Facilitator

Role

Supports participants, safety, timing, and basic comprehension during a public immersive presentation.

Description

A Facilitator helps participants move through an immersive presentation safely and confidently. Depending on the work, this may include greeting, queue management, briefing, equipment support, timing, reset, basic troubleshooting, accessibility support, and escalation to technical or production staff. The role may be practical, but its tone and consistency still shape the participant’s experience of the work.

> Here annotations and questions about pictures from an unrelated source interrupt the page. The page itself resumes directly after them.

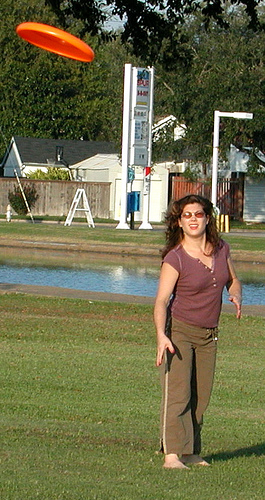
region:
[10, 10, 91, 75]
An orange Frisbee in the air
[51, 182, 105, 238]
A white signboard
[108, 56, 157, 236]
A large white sign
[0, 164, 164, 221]
A brown wooden fence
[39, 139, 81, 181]
A basketball net behind the house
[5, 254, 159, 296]
A stream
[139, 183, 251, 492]
The woman is ready to catch the Frisbee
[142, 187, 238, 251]
She is wearing sunglasses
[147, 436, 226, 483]
The woman is barefoot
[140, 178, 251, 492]
The woman is wearing brown pants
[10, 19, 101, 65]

Discipline-Specific Description

In immersive media, the facilitator is often part of the experience ecology, not just operational support. They can shape participant confidence, interpretation, safety, comfort, pacing, and the perceived professionalism of the work.

Typical Use

Use facilitators when an experience involves headsets, timed entry, physical risk, unfamiliar interaction, multi-participant flow, public demonstration, or staff-supported installation.

Scope Note

Includes greeting, setup, onboarding, safety briefing, headset fitting, consent, accessibility support, live monitoring, troubleshooting, emotional support, and offboarding.

Practice Note

Give facilitators practical decision tools as well as a script. Include what to say, what to check, when to intervene, when to remain outside the experience, and how to handle participant distress, confusion, or technical failure. Align the language with the work’s tone and the participant relationship it wants to create.

Boundary Note

Facilitation may be operational, performative, technical, or care-focused depending on the work. Its center is direct support for participants during presentation.

Collaboration Note

Commonly collaborates with producers, installation teams, experience designers, accessibility designers, technical support operators, front-of-house leads, and researchers.

Quality Criteria

Good facilitation is consistent across staff members, adaptable to participant needs, and aligned with the tone of the work. It reduces confusion and risk while preserving the participant’s sense of agency.

Risk

Weak facilitation creates uneven public experience: different instructions per participant, missed resets, poor accessibility support, unsafe room behavior, or avoidable technical escalation.

Handoff Note

Facilitation requires a run sheet, participant scripts, reset checklist, safety procedure, accessibility notes, issue log, and escalation path.